Armadillos are bitten by several species of flea. Females of the genus Tunga penetrate the epidermis and when in place are fertilised by males, after which the abdomen swells enormously to form a ’neosome’. Within the penetrans group, T. perforans, makes lesions that perforate the osteoderms within the integument to form ~3 mm diameter cavities occupied by a discoid neosome. We examined these lesions in carapace material from animals which had died in the wild to see whether we could recruit evidence as to how they may be generated, either by the insect or by the host.
We studied one species without such lesions, the nine-banded armadillo Dasypus novemcinctus, and two species with, the greater hairy armadillo Chaetophractus villosus and the southern three-banded armadillo Tolypeutes matacus, both showing the characteristic `flea bite’ holes in the external surfaces of the osteoderms.
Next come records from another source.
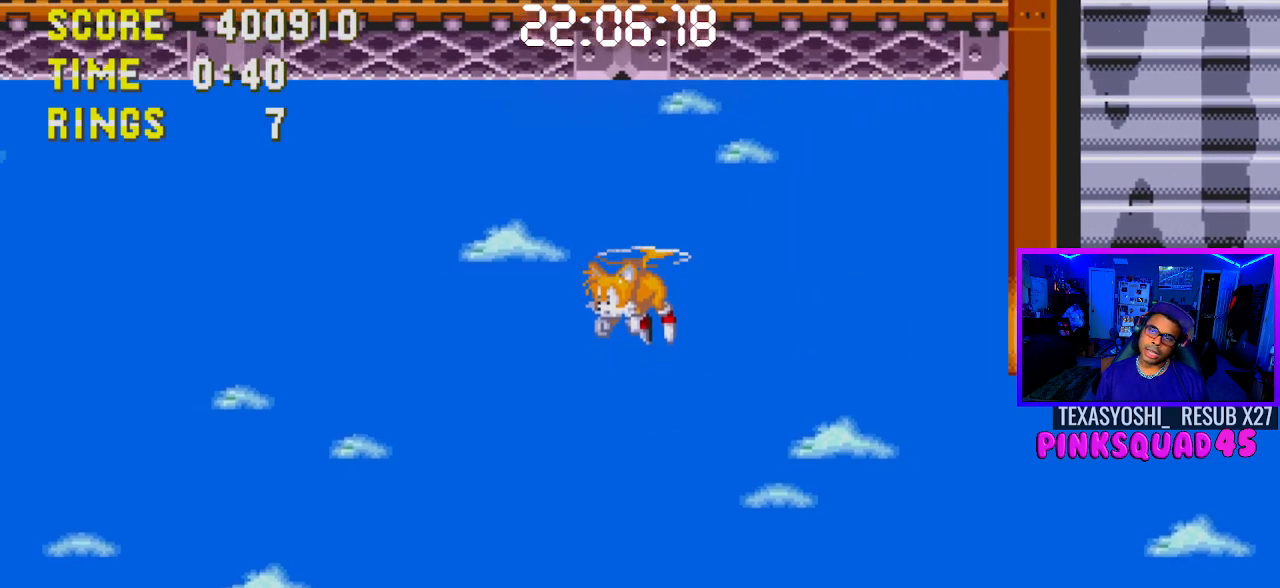
{"buttons": ["DPAD_LEFT"], "left_stick": "center", "right_stick": "center", "events": []}
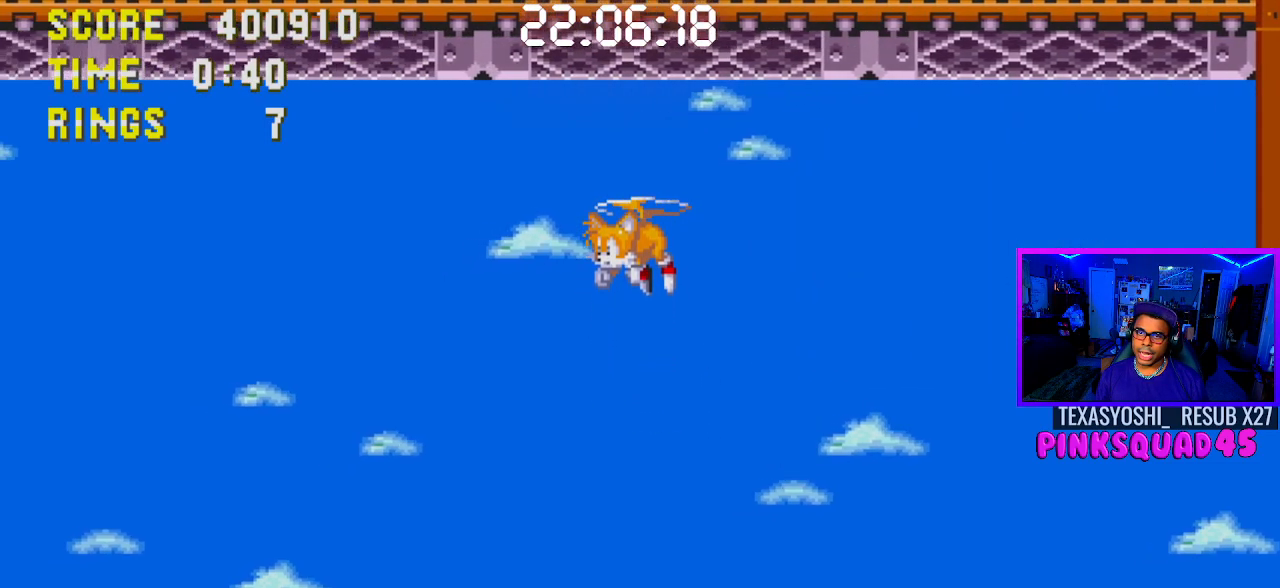
{"buttons": ["DPAD_LEFT"], "left_stick": "center", "right_stick": "center", "events": [[133, "CROSS", "down"], [233, "CROSS", "up"]]}
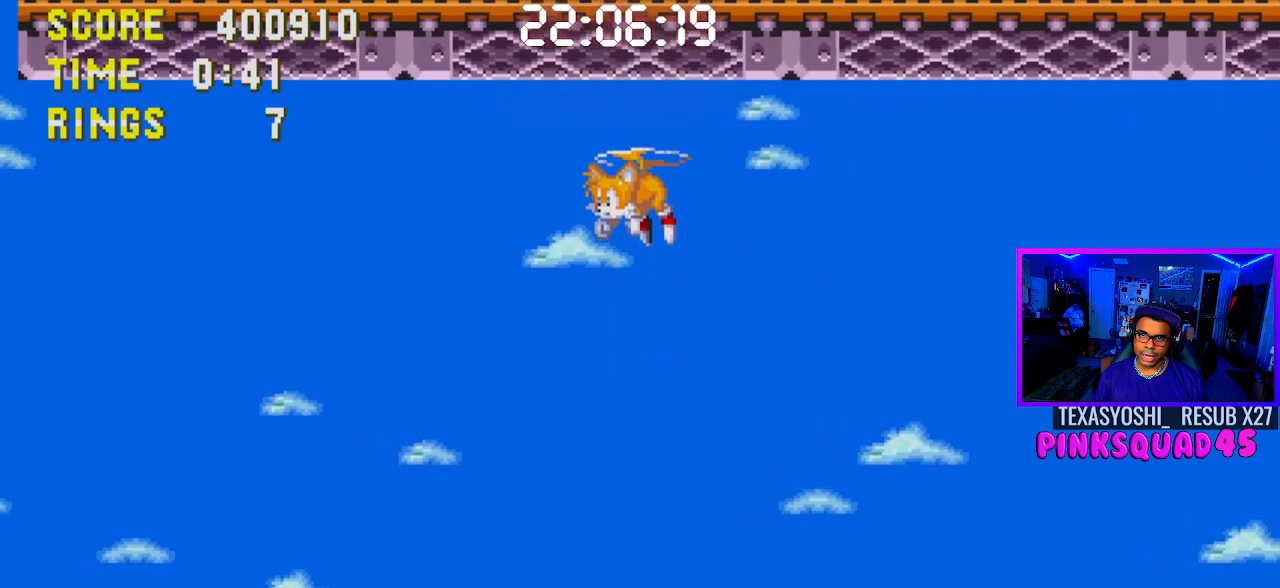
{"buttons": ["CROSS", "DPAD_LEFT"], "left_stick": "center", "right_stick": "center", "events": [[467, "CROSS", "down"]]}
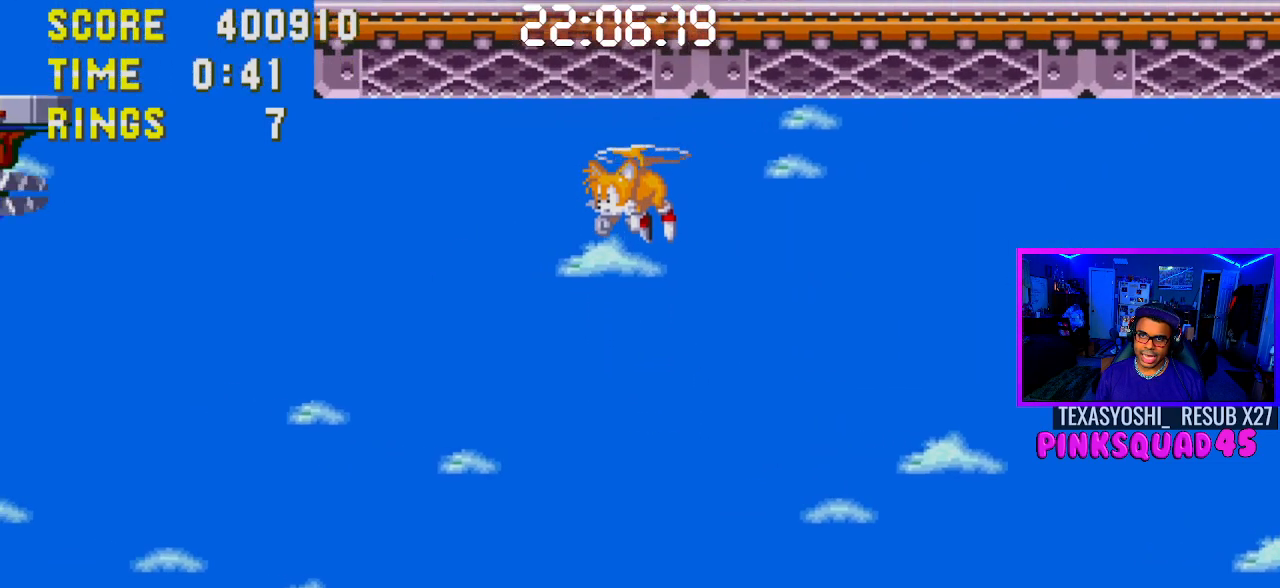
{"buttons": ["DPAD_RIGHT"], "left_stick": "center", "right_stick": "center", "events": [[50, "CROSS", "up"], [183, "CROSS", "down"], [267, "CROSS", "up"], [317, "DPAD_LEFT", "up"], [350, "CROSS", "down"], [417, "DPAD_RIGHT", "down"], [450, "CROSS", "up"]]}
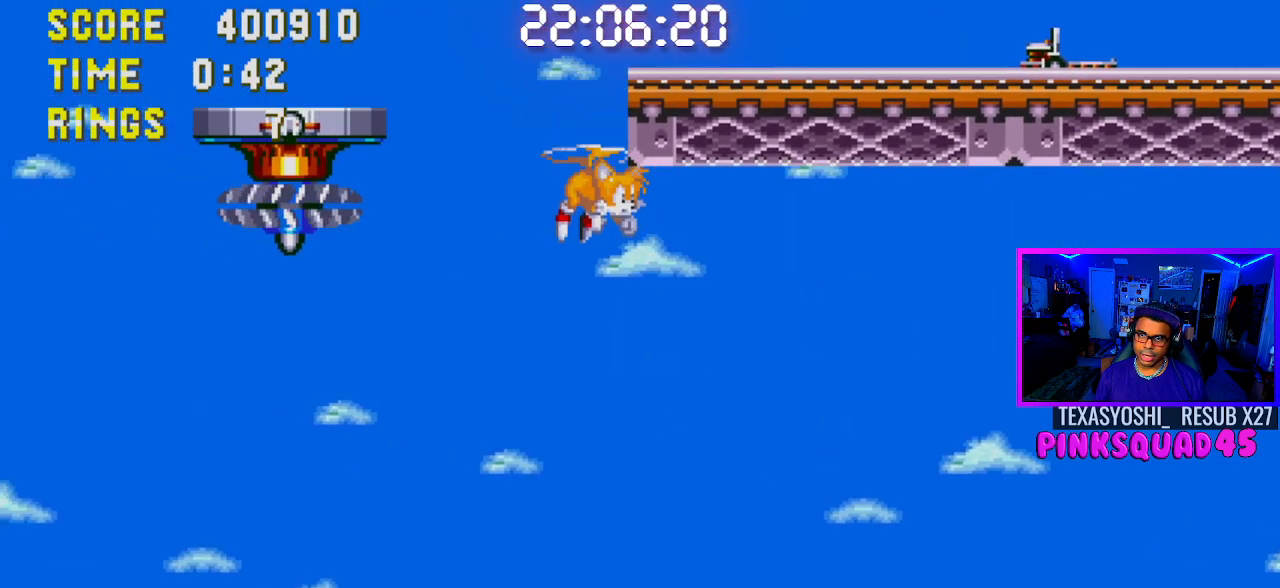
{"buttons": ["DPAD_RIGHT"], "left_stick": "center", "right_stick": "center", "events": [[17, "CROSS", "down"], [133, "CROSS", "up"], [183, "CROSS", "down"], [283, "CROSS", "up"], [350, "CROSS", "down"], [450, "CROSS", "up"]]}
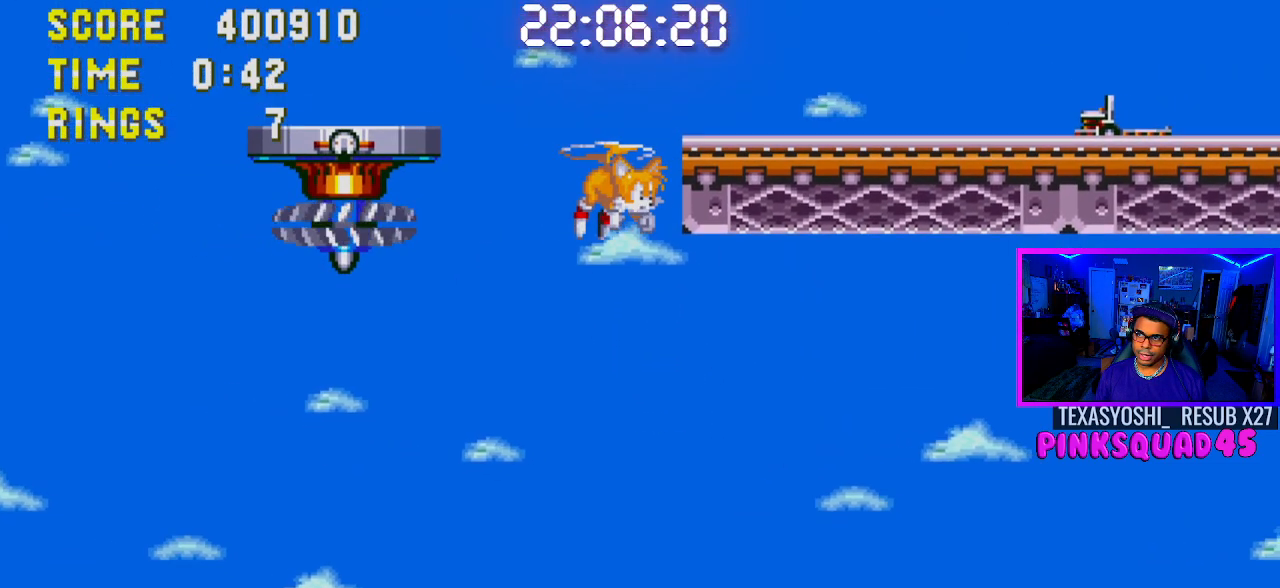
{"buttons": ["DPAD_RIGHT"], "left_stick": "center", "right_stick": "center", "events": [[17, "CROSS", "down"], [167, "CROSS", "up"]]}
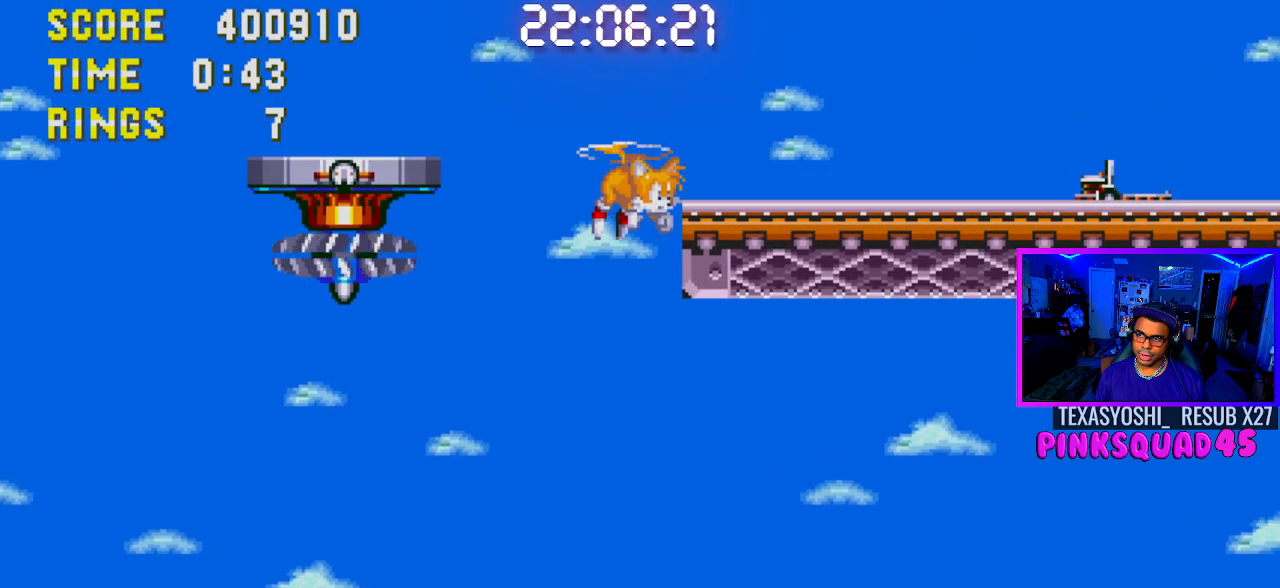
{"buttons": ["DPAD_RIGHT"], "left_stick": "center", "right_stick": "center", "events": [[300, "CROSS", "down"], [417, "CROSS", "up"]]}
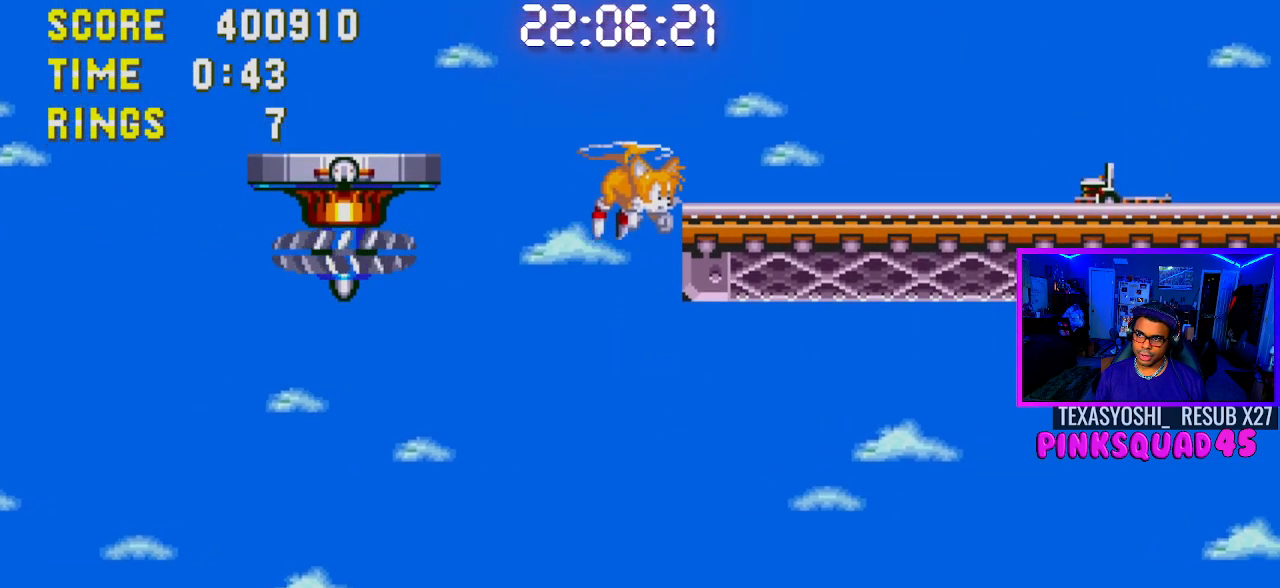
{"buttons": [], "left_stick": "center", "right_stick": "center", "events": [[167, "DPAD_RIGHT", "up"]]}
Samples were studied by three-dimensional backscattered electron mode scanning electron microscopy and X-ray microtomography. Both methods showed resorption pit complexes in the external surfaces of the osteoderms characteristic of those made by osteoclasts in active bone resorption. Lesions involved both the syndesmoses (sutures) between adjacent bones and the central regions of the osteoderms. Many lesions showed extensive repair by infilling with new bone.
We conclude that the T. perforans neosome creates a local host response which causes bone resorption, creating the space in which it can grow.